On Wednesday, investigators reported their early-stage findings of a new technique they tried in nine patients with advanced melanoma that had spread from the skin to other parts of the body. At this stage, average survival is less than a year.


Lifeguards in Sydney stand together to form the words 'slip slop slap' on the backs of their shirts during a sunscreen campaign in Australia to raise awareness of melanoma, a cancer that is the subject of a new experimental therapy. (Will Burgess/Reuters)

The subjects were given "adoptive immunotherapy," which involves removing specific T cells from their blood. The cells are manipulated in the lab, using genetic engineering techniques, to recognize and destroy tumour cells.

When the T cells are given back to the patient, the body's natural immune system is boosted.

Previously, the success of adoptive immunotherapy unravelled because the T cells were unable to remember to fight cancer in the long term without the use of other treatments that work but often have harsh side-effects.

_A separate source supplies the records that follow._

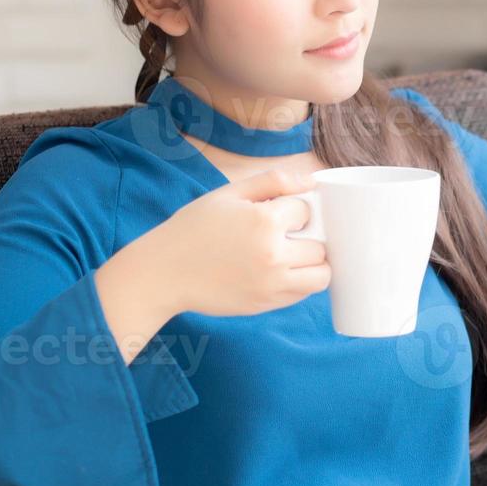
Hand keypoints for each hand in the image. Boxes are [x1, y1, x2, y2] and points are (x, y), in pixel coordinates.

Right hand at [143, 168, 330, 317]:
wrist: (165, 272)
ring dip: (313, 263)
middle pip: (320, 245)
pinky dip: (299, 282)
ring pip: (321, 275)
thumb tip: (309, 181)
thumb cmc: (194, 228)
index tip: (277, 213)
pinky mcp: (266, 304)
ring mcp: (271, 284)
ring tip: (293, 255)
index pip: (305, 210)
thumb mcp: (228, 194)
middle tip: (287, 235)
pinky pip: (303, 294)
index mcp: (263, 222)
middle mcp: (273, 255)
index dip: (293, 209)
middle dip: (308, 236)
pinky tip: (279, 270)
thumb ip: (272, 181)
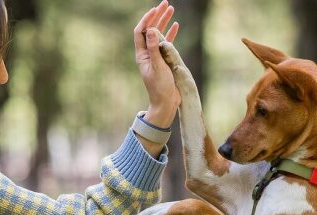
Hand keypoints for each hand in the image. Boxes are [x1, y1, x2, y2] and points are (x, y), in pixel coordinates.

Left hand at [134, 1, 180, 127]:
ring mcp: (157, 56)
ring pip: (159, 34)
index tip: (155, 10)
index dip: (146, 20)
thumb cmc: (160, 88)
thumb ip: (154, 48)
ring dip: (164, 22)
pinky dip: (171, 33)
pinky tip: (176, 25)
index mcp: (142, 54)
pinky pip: (167, 43)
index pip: (141, 31)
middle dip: (157, 16)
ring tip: (171, 9)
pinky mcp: (165, 60)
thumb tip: (152, 29)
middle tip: (165, 3)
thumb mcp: (157, 66)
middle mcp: (148, 53)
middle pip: (150, 30)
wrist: (165, 103)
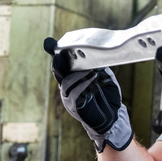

"Our technique opens the way to therapies that produce less-toxic, long-lasting immune system attacks on cancer cells," said the study's lead author, Dr. Marcus Butler of the Dana-Farber Cancer Institute in Boston.

While the T cells survived for long periods, the treatment did not stop the disease from progressing in the majority of participants, the team reported in Science Translational Medicine, a sister publication of the journal Science that is devoted to biomedical science.

One patient did improve completely and now has no evidence of cancer 25 months after the therapy.

In the next part of the experiment, five patients whose disease had progressed despite T cell treatment were also given the drug ipilimumab, which boosts the cells' anti-tumour response.


Dr. Marcus Butler and his team found a way to enable anti-tumour T cells to survive in the bloodstreams of melanoma patients for more than a year in some cases. (Sam Ogden/Dana Farber Cancer Institute )

Three of the patients experienced a long-term shrinkage of their tumours, and two others saw their disease stabilize.

"I think all of us in the medical oncology community are interested in increasing the number of patients who respond from this kind of therapy, and also when they do have a response that these responses are durable," Butler said in a journal statement.

The Phase I trial looks at the safety of the technique, which needs to be investigated in a larger number of patients.

The next step is to study how combining the technique with other therapies may boost the number and effectiveness of the memory T cells, said the study's senior author, Dr. Naoto Hirano of Dana-Farber and the Ontario Cancer Institute in Toronto.

The study was funded by grants from the U.S. National Institutes of Health, Immunotherapy Fund 1, the S. Craig Lindner Fund for Cancer Research, the Rudolf E. Rupert Foundation for Cancer Research, the Cancer Research Institute/Ludwig Institute for Cancer Research Cancer Vaccine Collaborative, Friends of the Dana-Farber Cancer Institute, the Dunkin' Donuts Rising Stars Program, and the American Society of Hematology.